Standard minimo di personale per 1 Ospedale di comunità dotato di 20 posti letto: 9 infermieri, 6 operatori sociosanitari e un medico per almeno 4 ore al giorno 7 giorni su 7).
Cure palliative
Invece, la Rete delle cure palliative è costituita da servizi e strutture in grado di garantire la presa in carico globale dell’assistito e del suo nucleo familiare, in ambito ospedaliero, domiciliare e in hospice. I servizi della rete assicurano cure e assistenza a favore di persone affette da patologie ad andamento cronico, evolutivo e a prognosi infausta per le quali non esistono terapie o se esistono sono inadeguate o inefficaci ai fini della stabilizzazione della malattia o di un prolungamento significativo della vita (setting: 1 Servizio ospedaliero di medicina e cure palliative multiprofessionale 1 ogni 600.000 abitanti; 1 Unità di cure palliative domiciliari – Assistenza domiciliare cure palliative – ogni 100.000 abitanti;1 Hospice con almeno 10 posti letto ogni 100.000 abitanti).
Dalla rete delle cure palliative al Consultorio familiare, struttura aziendale a libero accesso e gratuita, deputata alla prevenzione, promozione della salute, consulenza e cura rivolte alla donna, al minore, alla famiglia in senso ampio, in linea con le evoluzioni sociali correnti e al contesto comunitario di riferimento dei predetti (setting: almeno 1 consultorio ogni 20.000 abitanti con la possibilità di 1 ogni 10.000 nelle aree interne e rurali. L’attività consultoriale può svolgersi all’interno delle Case della Comunità, privilegiando soluzioni logistiche che preservino la riservatezza).

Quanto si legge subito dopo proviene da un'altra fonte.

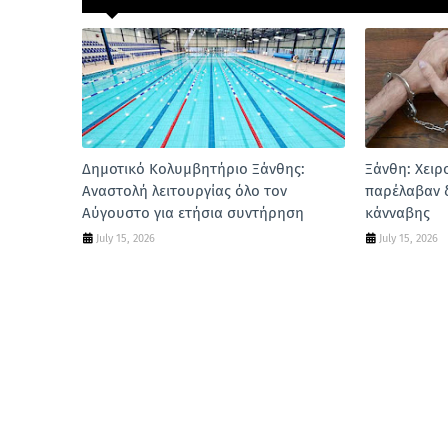
Δημοτικό Κολυμβητήριο Ξάνθης:
Ξάνθη: Χειρ
Αναστολή λειτουργίας όλο τον
παρέλαβαν 
Αύγουστο για ετήσια συντήρηση
κάνναβης
July 15, 2026
July 15, 2026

Infine, il Dipartimento di prevenzione, che ha il compito di promuovere azioni volte a individuare e rimuovere le cause di nocività e malattia di origine ambientale, umana e animale, mediante iniziative coordinate con i distretti e con i dipartimenti dell'azienda sanitaria locale e delle aziende ospedaliere, prevedendo il coinvolgimento di operatori di diverse discipline. Standard massimo di popolazione per Dipartimento di prevenzione è 1:500.000 abitanti (necessario per mantenere efficienza organizzativa e conoscenza del territorio che ha identità, omogeneità culturale e socioeconomica imprescindibili nell’azione preventiva).